Stormy Daniels fa causa a Trump: ecco perché

By | 7 marzo 2018

trump-stormy-danielsLa star del cinema ‘spinto’ Stormy Daniels sostiene che il presidente americano Donald Trump non abbia mai firmato un accordo di silenzio su un presunto incontro ‘piccante’ tra i due e quindi l’accordo è nullo. In base alle denuncia legale depositata nel tribunale statale della California e di cui ha accennato il suo legale martedì, l’avvocato personale di Trump, Michael Cohen, avrebbe invece firmato il documento a nome del presidente.

Relazione prima dell’approdo alla Casa Bianca

L’attrice, il cui vero nome è Stephanie Clifford, dice di aver avuto una relazione con Donald Trump prima del suo approdo alla Casa Bianca. La donna sostiene anche che, quando molte donne erano uscite allo scoperto, confessando le molestie subite dall’allora candidato presidenziale repubblicano, Cohen era intervenuto e l’aveva ostacolata.
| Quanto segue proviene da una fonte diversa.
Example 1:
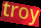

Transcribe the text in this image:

troy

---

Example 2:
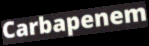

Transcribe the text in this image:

Carbapenem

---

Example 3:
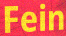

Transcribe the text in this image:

Fein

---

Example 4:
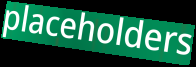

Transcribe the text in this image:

placeholders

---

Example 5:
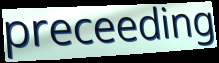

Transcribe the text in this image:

preceeding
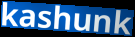
kashunk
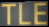
TLE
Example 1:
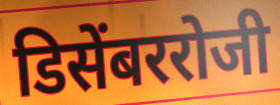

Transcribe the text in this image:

डिसेंबररोजी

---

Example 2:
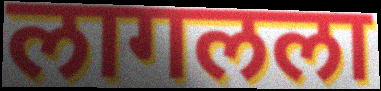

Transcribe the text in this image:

लागलला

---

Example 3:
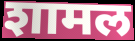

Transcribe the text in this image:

शामल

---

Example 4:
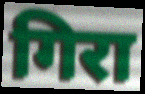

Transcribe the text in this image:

गिरा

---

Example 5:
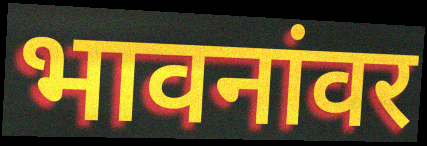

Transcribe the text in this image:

भावनांवर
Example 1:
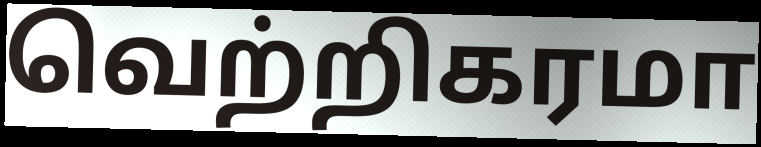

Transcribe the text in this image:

வெற்றிகரமா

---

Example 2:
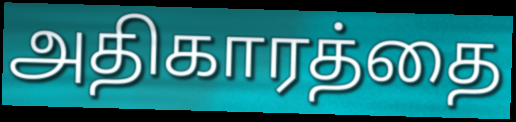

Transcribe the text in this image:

அதிகாரத்தை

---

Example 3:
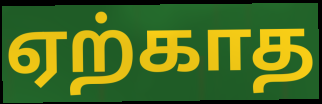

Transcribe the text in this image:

ஏற்காத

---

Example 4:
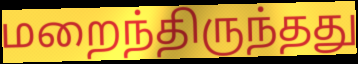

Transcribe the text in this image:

மறைந்திருந்தது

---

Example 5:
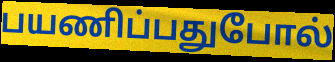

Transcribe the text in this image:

பயணிப்பதுபோல்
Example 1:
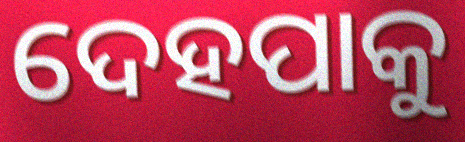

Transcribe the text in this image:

ଦେହପାକୁ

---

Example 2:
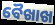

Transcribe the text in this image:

ବୈଖାଖ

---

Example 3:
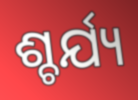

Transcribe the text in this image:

ଶ୍ଚର୍ଯ୍ୟ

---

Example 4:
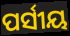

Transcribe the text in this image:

ପର୍ସୀୟ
Il legale di Trump, insomma, avrebbe cercato di impedire alla Daniels di parlare sei suoi incontri ‘piccanti’ con l’attuale presidente Usa.

‘Nonostante il fallimento del Sig. Trump nel firmare l’accordo sul silenzio, il signor Cohen ha proceduto a far sì che 130mila dollari fossero versati sul conto fiduciario dell’avvocato della signora Clifford, anche se non vi era alcun accordo legale e quindi nessun accordo scritto di non divulgazione, in base al quale la signora Clifford non doveva rivelare la verità sul signor Trump’, recita la querela che la Cohen ha depositato in tribunale. L’attrice sostiene che Clifford avrebbe anche recentemente cercato di metterla a tacere con le proposte di denaro.
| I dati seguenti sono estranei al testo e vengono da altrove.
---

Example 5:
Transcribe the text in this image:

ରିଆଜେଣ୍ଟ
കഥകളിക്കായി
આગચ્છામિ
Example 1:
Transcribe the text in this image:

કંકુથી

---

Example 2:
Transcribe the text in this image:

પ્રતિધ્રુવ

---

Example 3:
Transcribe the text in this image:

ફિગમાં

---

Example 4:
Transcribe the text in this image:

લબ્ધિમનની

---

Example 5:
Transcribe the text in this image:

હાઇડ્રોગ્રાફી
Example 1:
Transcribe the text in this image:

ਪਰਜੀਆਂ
Cohen cercherebbe ancora di intimidire l’attrice

Nel documento della signora Clifford si legge anche: ‘Per essere chiari, i tentativi di intimidire la signora Clifford e di farla tacere per proteggere il signor Trump continuano senza sosta; ad esempio, solo pochi giorni fa, anteriormente al 27 febbraio 2018, l’avvocato del signor Trump, il signor Cohen, ha avviato surrettiziamente un procedimento arbitrale contro la signora Clifford a Los Angeles, senza nemmeno informare la suddetta del procedimento’.
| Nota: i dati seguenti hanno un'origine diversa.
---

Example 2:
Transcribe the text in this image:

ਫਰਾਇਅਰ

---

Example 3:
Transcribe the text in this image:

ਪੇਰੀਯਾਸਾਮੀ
I legali di Trump non hanno ancora rilasciato commenti sulla querela della Daniels. Lo scorso gennaio, The Wall Street Journal aveva scritto che qualche settimana prima delle elezioni del 2016 Cohen avrebbe creato una LLC privata per pagare Clifford. Il legale di Trump, effettivamente, ha ammesso di aver pagato la Clifford, precisando in una nota: ‘Né l’organizzazione Trump né la campagna Trump erano parte della transazione con la signora Clifford, né mi hanno rimborsato il pagamento, né direttamente né indirettamente’.

130mila dollari alla Clifford

Secondo la causa legale, la dichiarazione di febbraio di Cohen è stata rilasciata ‘senza alcun consenso da parte della signora Clifford, evidenziando così l’apparente posizione del signor Cohen (almeno in quel contesto) che non era in vigore alcun accordo vincolante’. Successivamente alla diffusione delle prime notizie sul presunto pagamento di Cohen, era stato diffuso un comunicato secondo cui Trump ‘nega con veemenza’ qualsiasi incontro tra i due.

Ricapitolando. La Clifford ha detto di aver consumato un rapporto ‘intimo’ con Trump una sola volta e poi ha proseguito un rapporto platonico. L’attrice ha anche negato, mediante un avvocato, che lei e il presidente Usa avevano una relazione. A negarlo è stato anche Cohen. Quest’ultimo, però, ha affermato di aver versato all’attrice 130mila dollari di tasca sua come anticipo dell’accordo. ‘Né la Trump Organisation né la campagna Trump erano parte della transazione con la signora Clifford, né mi hanno rimborsato il pagamento, né direttamente né indirettamente’, ha precisato il legale del tycoon newyorkese.